▸ **ABOUT THIS TASK**
Set out the data below, from the line containing "right wrist: (454, 173, -9)" through the last line, as a Markdown table with the columns No. and Entry, numbering each line and leaving out blank lines.

+++

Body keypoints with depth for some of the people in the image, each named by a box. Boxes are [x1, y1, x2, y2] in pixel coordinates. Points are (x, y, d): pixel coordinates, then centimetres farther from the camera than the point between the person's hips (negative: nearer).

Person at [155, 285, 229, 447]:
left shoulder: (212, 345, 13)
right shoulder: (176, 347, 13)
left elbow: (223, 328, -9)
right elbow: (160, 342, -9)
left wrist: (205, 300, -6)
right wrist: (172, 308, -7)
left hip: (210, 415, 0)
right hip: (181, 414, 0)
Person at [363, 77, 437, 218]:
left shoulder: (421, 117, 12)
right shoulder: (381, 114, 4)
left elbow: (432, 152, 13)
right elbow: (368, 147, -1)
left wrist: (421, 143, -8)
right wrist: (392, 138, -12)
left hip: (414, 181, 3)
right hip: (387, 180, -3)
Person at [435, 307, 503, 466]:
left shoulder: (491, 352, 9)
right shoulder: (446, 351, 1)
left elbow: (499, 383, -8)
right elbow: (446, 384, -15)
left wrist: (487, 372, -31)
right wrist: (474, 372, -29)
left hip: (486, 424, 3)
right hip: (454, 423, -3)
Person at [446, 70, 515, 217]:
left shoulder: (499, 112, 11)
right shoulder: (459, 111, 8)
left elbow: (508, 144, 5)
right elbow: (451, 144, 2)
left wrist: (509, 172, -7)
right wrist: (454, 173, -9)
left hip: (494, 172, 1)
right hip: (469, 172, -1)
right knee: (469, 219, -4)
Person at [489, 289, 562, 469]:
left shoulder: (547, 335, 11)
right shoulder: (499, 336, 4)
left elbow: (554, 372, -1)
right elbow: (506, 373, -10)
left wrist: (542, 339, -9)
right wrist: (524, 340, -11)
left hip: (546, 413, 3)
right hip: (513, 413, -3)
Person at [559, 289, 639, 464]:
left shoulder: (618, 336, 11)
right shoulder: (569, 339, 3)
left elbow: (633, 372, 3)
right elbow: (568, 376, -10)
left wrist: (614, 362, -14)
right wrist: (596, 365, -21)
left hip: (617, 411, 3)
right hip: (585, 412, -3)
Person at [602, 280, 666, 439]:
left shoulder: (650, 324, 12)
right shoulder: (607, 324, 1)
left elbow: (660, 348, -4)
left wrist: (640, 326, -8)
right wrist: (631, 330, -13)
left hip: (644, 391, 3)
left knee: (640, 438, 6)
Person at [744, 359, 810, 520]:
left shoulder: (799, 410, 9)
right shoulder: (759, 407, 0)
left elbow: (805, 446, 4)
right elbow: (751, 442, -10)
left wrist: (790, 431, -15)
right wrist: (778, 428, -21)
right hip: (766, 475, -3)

+++

▸ **TASK SOLUTION**
| No. | Entry |
|---|---|
| 1 | right wrist: (454, 173, -9) |
| 2 | left hip: (494, 172, 1) |
| 3 | right hip: (469, 172, -1) |
| 4 | right knee: (469, 219, -4) |
| 5 | Person at [489, 289, 562, 469]: |
| 6 | left shoulder: (547, 335, 11) |
| 7 | right shoulder: (499, 336, 4) |
| 8 | left elbow: (554, 372, -1) |
| 9 | right elbow: (506, 373, -10) |
| 10 | left wrist: (542, 339, -9) |
| 11 | right wrist: (524, 340, -11) |
| 12 | left hip: (546, 413, 3) |
| 13 | right hip: (513, 413, -3) |
| 14 | Person at [559, 289, 639, 464]: |
| 15 | left shoulder: (618, 336, 11) |
| 16 | right shoulder: (569, 339, 3) |
| 17 | left elbow: (633, 372, 3) |
| 18 | right elbow: (568, 376, -10) |
| 19 | left wrist: (614, 362, -14) |
| 20 | right wrist: (596, 365, -21) |
| 21 | left hip: (617, 411, 3) |
| 22 | right hip: (585, 412, -3) |
| 23 | Person at [602, 280, 666, 439]: |
| 24 | left shoulder: (650, 324, 12) |
| 25 | right shoulder: (607, 324, 1) |
| 26 | left elbow: (660, 348, -4) |
| 27 | left wrist: (640, 326, -8) |
| 28 | right wrist: (631, 330, -13) |
| 29 | left hip: (644, 391, 3) |
| 30 | left knee: (640, 438, 6) |
| 31 | Person at [744, 359, 810, 520]: |
| 32 | left shoulder: (799, 410, 9) |
| 33 | right shoulder: (759, 407, 0) |
| 34 | left elbow: (805, 446, 4) |
| 35 | right elbow: (751, 442, -10) |
| 36 | left wrist: (790, 431, -15) |
| 37 | right wrist: (778, 428, -21) |
| 38 | right hip: (766, 475, -3) |